**Page images and extracted text:**
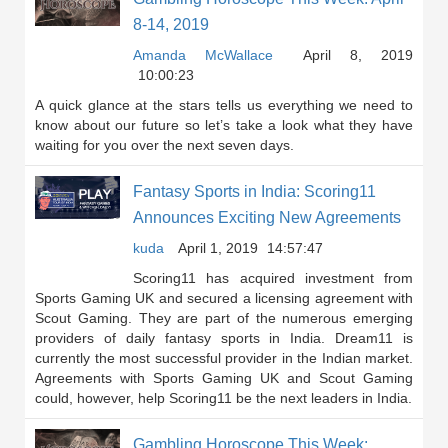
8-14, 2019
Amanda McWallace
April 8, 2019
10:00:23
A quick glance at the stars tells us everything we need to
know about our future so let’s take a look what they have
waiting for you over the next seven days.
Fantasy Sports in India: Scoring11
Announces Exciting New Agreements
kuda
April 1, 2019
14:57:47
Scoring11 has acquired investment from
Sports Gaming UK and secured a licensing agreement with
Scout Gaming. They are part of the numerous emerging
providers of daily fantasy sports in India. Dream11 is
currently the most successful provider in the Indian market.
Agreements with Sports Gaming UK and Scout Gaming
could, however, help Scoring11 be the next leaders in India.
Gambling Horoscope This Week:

* * *

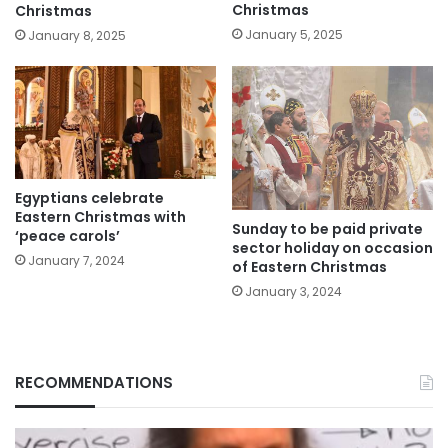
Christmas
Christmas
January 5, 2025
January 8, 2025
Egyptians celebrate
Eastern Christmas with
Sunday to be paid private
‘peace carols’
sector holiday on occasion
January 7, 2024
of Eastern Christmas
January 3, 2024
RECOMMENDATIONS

...

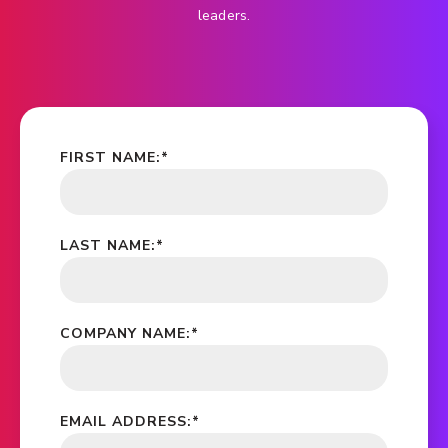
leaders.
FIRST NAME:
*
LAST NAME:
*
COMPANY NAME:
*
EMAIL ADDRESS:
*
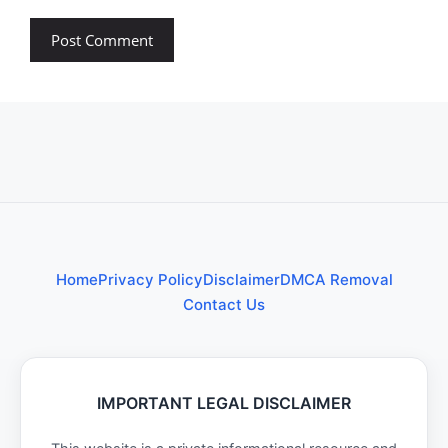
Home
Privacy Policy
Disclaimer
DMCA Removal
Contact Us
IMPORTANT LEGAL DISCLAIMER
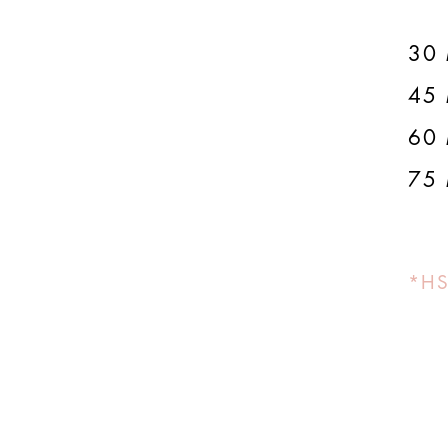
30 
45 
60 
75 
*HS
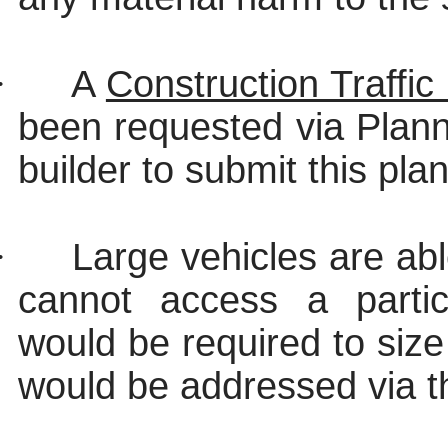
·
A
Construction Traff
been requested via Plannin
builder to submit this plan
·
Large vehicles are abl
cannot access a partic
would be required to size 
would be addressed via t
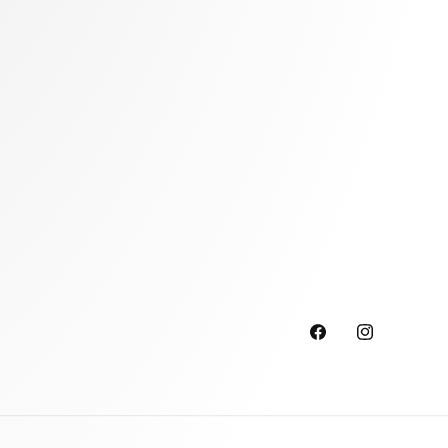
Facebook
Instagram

**YOUR GOAL:** Your answer should be the lines above that contain the word "leaders", copied out.

**EXERCISE RESPONSE:**
could, however, help Scoring11 be the next leaders in India.
leaders.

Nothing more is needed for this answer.